----- Original Message -----
> 
> I'd love the health-report web page to suggest remediations for
> performance-sucking issues. But I'm afraid of allowing remote content
> (albeit 'secured' using HTTPS) to actually trigger this behaviour.
> I'm much more confident in the pattern that the code stays in the
> browser in contrast to being highly volatile.
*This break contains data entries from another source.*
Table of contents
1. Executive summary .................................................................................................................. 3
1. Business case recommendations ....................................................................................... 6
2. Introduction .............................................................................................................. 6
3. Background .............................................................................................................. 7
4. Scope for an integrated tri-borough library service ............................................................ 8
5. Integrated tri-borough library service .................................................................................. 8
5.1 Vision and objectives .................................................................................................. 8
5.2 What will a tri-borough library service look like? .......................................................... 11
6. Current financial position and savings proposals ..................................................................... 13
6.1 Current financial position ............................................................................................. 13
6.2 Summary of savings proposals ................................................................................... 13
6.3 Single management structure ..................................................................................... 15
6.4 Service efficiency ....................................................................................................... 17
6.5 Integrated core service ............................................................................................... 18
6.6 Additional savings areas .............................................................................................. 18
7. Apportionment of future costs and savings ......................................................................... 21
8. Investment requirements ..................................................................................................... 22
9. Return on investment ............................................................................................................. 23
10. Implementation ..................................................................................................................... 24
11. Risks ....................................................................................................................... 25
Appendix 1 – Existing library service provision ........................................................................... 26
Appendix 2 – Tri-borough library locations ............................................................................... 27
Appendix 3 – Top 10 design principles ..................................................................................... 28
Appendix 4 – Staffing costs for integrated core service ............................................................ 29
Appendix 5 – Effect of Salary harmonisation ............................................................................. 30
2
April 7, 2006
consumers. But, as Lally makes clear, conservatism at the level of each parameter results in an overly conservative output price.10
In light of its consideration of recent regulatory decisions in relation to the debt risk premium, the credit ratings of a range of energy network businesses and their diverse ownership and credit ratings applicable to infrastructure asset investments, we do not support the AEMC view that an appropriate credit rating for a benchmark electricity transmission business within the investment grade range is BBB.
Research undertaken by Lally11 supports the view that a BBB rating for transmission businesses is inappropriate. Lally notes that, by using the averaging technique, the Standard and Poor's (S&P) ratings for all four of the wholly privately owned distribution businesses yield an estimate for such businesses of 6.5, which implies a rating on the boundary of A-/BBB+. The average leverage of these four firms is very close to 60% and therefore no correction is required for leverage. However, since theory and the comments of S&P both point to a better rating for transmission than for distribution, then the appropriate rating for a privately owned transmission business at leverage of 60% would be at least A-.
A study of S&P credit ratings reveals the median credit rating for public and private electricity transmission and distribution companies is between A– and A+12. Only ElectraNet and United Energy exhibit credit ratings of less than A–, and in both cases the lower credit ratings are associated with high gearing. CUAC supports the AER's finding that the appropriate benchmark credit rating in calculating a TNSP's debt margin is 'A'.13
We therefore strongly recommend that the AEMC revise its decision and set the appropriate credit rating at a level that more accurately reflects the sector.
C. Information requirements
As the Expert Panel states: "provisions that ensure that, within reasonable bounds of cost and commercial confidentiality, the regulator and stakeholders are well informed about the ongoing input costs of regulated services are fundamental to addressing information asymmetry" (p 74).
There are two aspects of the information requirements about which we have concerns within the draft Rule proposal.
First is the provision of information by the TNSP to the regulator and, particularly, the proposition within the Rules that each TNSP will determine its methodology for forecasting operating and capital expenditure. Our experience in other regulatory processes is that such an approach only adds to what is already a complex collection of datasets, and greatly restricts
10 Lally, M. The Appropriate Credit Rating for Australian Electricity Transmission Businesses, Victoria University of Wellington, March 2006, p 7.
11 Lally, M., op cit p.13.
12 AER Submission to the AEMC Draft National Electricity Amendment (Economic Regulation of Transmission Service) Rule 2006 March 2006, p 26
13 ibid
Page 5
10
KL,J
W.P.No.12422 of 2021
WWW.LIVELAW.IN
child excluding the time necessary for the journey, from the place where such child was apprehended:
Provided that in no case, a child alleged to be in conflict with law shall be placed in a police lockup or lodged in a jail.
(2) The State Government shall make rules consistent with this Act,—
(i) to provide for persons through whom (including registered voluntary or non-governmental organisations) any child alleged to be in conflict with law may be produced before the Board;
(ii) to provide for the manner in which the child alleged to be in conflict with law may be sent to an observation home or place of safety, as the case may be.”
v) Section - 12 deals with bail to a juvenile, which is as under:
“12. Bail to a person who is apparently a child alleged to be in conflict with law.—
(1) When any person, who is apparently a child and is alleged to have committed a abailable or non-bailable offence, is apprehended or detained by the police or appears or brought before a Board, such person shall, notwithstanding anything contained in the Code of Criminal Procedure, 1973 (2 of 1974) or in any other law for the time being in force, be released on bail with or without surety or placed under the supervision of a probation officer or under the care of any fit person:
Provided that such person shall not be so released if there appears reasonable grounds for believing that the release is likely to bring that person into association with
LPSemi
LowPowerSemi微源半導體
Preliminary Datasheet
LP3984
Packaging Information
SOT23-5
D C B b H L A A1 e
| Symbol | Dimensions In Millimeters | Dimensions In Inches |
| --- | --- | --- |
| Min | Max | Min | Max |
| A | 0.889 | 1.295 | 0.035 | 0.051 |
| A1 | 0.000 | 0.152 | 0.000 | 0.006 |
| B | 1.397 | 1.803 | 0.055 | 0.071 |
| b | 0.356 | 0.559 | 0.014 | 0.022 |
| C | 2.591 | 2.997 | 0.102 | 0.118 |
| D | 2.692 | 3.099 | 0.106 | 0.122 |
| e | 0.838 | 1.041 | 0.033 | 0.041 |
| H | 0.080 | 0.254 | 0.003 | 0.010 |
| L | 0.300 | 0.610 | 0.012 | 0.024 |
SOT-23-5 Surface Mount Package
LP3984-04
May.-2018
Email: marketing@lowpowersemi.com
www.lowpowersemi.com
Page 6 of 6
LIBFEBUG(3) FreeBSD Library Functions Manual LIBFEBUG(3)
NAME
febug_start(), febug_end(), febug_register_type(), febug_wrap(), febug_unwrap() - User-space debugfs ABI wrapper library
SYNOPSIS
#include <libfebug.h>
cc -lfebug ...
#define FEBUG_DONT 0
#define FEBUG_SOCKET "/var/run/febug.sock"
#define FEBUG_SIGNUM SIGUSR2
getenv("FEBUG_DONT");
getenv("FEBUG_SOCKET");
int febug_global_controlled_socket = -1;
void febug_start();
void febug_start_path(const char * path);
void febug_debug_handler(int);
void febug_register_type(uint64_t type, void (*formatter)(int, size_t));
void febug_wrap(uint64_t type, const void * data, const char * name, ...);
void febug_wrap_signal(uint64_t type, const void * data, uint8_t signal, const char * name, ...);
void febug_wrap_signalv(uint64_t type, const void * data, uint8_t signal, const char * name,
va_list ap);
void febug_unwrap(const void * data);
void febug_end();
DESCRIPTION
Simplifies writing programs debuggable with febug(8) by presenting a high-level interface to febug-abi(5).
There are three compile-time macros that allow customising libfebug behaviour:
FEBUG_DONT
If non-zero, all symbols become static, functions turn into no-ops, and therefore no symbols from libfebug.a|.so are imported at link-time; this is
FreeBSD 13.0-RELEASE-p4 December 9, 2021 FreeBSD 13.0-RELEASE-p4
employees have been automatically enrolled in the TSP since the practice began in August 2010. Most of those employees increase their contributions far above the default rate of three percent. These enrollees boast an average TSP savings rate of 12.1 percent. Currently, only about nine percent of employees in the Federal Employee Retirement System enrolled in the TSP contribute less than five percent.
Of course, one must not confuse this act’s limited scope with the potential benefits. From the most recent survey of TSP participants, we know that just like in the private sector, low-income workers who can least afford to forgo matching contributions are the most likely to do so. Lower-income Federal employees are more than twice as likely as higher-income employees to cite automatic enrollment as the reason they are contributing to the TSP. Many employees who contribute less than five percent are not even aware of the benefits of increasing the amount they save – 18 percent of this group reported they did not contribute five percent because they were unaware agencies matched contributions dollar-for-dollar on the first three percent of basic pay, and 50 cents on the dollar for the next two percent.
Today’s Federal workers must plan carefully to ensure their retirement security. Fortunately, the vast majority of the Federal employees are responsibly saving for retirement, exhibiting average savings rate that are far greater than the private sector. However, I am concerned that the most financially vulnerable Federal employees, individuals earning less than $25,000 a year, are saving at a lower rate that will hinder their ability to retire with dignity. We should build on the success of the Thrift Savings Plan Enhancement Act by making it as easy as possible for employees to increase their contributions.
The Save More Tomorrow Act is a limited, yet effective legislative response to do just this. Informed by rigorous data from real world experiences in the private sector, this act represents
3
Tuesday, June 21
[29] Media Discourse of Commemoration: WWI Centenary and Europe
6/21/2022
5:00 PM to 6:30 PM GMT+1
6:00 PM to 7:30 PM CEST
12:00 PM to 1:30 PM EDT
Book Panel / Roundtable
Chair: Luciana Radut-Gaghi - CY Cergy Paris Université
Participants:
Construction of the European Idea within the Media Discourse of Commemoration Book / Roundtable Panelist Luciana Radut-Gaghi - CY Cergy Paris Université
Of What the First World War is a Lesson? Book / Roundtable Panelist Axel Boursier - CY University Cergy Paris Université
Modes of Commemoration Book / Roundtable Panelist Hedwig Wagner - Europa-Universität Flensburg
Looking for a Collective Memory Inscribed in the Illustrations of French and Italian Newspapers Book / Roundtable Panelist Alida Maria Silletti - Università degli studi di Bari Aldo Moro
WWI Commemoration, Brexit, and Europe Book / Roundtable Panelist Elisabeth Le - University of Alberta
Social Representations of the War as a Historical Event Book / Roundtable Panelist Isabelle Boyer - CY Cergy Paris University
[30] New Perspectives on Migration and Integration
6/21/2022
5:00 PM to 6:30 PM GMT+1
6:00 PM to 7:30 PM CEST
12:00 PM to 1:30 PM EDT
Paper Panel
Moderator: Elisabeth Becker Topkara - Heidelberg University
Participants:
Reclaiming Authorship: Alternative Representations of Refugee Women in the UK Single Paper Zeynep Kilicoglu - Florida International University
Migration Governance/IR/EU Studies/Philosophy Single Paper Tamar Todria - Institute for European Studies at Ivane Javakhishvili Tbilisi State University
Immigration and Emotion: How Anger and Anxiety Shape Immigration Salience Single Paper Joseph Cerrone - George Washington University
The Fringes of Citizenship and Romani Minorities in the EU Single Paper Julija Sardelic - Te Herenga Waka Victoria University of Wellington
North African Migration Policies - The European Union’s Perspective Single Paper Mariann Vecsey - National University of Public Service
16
I think that the recent work on OCSP that David Keeler has been doing and the 
CA pinning that Camilo Viecco has been working on go a long way towards making 
HTTPS secure, instead of merely "secure." I also think that the range of 
threats that a browser support API mitigates is far greater than the network 
attacks that render HTTPS merely secure-ish, and that we should do it even if 
the pinning is not ready yet.

> A one-shot "optimize performance" button that calls a list of hard-coded
> procedures (e.g. disable_known_performance_killers(),
> reset_experimental_settings_that_are_for_power_users_only(), ...) would
> be pretty cool though :)

Firefox reset does most of this: 
https://support.mozilla.org/en-US/kb/reset-firefox-easily-fix-most-problems

But it's not very well known, and I am guessing since you didn't mention it you 
might not have known about it either :) Having APIs that get around the 
discoverability problem makes this feature much more useful.